Mad Men sprints toward the finish and stumbles a bit on the way

The half-season of Mad Men has ended with a closing segment all too familiar: reorganization of Sterling Cooper, this time sold out to McCann and continuing under Rodger's management independently, the sale making all the partners quite wealthy. I find the corporate dueling the less interesting part of the series, and actually not very credibly presented - these matters take months or years to work out, but in the show they seem to take a ten-minute meeting and show of hands. To me, the season seems to have focused on Don and has left far too much unanswered: His marriage to Megan seems to be over, as she prefers to be in LA with a set much more attuned to her age and to her artistic interests.

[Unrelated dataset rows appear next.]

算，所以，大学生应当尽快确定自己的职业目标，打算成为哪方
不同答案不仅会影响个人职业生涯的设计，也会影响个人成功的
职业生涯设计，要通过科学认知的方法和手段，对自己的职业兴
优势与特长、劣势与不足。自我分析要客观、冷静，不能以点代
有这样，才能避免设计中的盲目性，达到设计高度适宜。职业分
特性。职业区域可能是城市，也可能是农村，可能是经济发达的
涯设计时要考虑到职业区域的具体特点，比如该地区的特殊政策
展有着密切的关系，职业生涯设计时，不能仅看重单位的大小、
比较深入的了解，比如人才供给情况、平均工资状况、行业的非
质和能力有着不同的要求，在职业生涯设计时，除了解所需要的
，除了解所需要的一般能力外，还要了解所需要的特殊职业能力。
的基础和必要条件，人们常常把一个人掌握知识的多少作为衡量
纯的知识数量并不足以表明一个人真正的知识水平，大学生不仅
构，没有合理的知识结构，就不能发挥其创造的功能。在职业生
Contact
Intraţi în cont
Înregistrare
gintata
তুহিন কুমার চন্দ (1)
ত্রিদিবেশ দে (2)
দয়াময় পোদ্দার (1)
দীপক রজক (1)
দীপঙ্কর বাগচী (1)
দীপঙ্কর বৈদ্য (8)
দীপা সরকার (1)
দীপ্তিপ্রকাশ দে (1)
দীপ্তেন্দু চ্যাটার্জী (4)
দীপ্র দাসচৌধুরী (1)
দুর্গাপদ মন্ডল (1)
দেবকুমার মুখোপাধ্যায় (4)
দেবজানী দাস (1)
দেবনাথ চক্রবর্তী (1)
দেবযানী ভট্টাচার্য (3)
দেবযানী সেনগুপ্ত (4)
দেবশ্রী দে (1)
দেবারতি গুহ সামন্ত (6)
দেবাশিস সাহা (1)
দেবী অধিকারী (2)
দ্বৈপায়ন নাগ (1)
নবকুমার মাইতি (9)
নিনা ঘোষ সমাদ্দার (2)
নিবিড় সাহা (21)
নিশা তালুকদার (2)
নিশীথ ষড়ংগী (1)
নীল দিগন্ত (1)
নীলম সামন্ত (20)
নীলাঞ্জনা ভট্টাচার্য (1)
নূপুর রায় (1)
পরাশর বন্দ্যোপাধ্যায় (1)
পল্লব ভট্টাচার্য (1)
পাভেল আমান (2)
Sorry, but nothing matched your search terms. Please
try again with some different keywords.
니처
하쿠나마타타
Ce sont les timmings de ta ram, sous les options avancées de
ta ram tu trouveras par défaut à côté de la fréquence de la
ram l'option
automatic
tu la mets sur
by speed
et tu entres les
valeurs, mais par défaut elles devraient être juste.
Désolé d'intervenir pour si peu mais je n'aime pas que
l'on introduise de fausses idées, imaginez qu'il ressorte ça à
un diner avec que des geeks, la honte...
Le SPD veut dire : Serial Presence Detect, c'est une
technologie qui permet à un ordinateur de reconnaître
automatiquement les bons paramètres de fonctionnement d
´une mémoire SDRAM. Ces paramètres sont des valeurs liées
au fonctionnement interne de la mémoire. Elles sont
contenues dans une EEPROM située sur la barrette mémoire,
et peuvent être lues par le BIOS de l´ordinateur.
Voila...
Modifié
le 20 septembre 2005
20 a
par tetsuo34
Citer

In others words, to her he's a hunk but a square, and a father figure at that. I think where the final season has to push is Don becoming clear about his background and more focused on his goals and responsibilities, a transformation of Don, similar to the process of therapy in a way: discussing or admitting all the trauma he endured (he touched on that in the Hershey meltdown), coming clean about his switched identity, and then moving on; it appears to me that staying in NYC advertising will kill him. That said, I do like to see the ad pitches and how they develop the concept and sell it to a client - and hope we can see more of that - but the pitches all must be in the service of character development, or, as it happens, of character conclusion as we near the end. Betty and the children played a surprisingly big role in this final episode of the half-season: is that a hint? Megan had almost no role; she may be being pushed aside, on line speculation to the contrary. We all hope Peggy and Joan will find some happiness, right? But why is Ted being brought back to NYC (and into the plot again, after almost vanishing for 7 episodes) - something to do w/ Peggy, or a rivalry w/ Don, or a new element, as he has said he's sick of advertising, yet he's bound to the wheel of fire. Not much of a spoiler, but: Was anyone surprised that Cooper died? But what was with that soft-shoe he performed post mortem? For a moment I thought I was watching an Ally McBeal re-run.